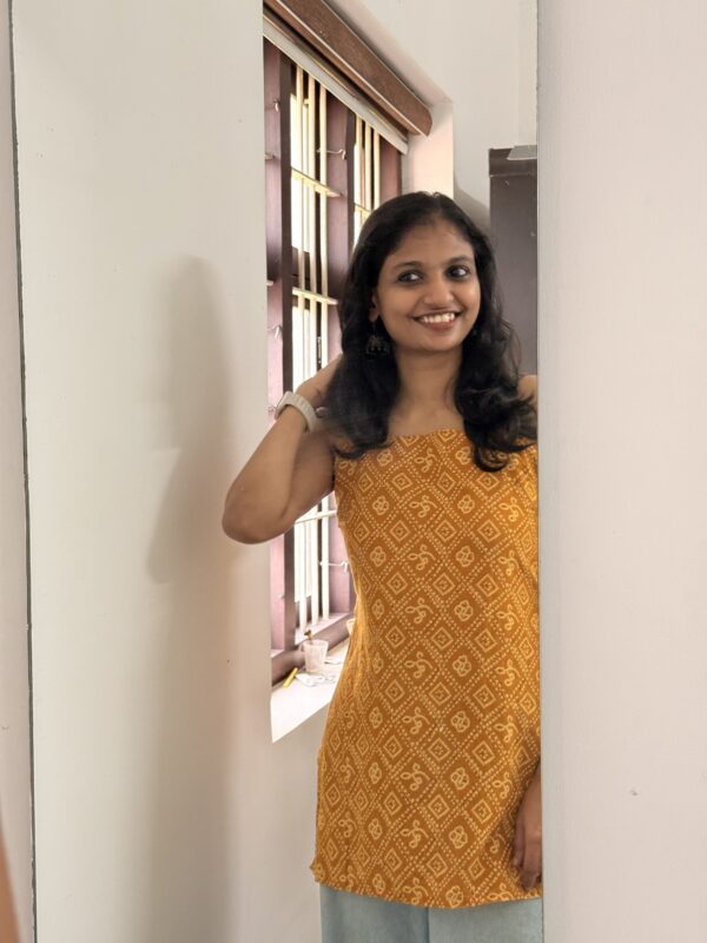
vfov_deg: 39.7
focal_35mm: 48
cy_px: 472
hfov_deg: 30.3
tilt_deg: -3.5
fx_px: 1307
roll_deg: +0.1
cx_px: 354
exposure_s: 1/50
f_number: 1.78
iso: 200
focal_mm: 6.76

:::::

• _YOUR GOAL_
Copy out all the entries precisely. No images.

• _ANSWER BELOW_
vfov_deg: 39.7
focal_35mm: 48
cy_px: 472
hfov_deg: 30.3
tilt_deg: -3.5
fx_px: 1307
roll_deg: +0.1
cx_px: 354
exposure_s: 1/50
f_number: 1.78
iso: 200
focal_mm: 6.76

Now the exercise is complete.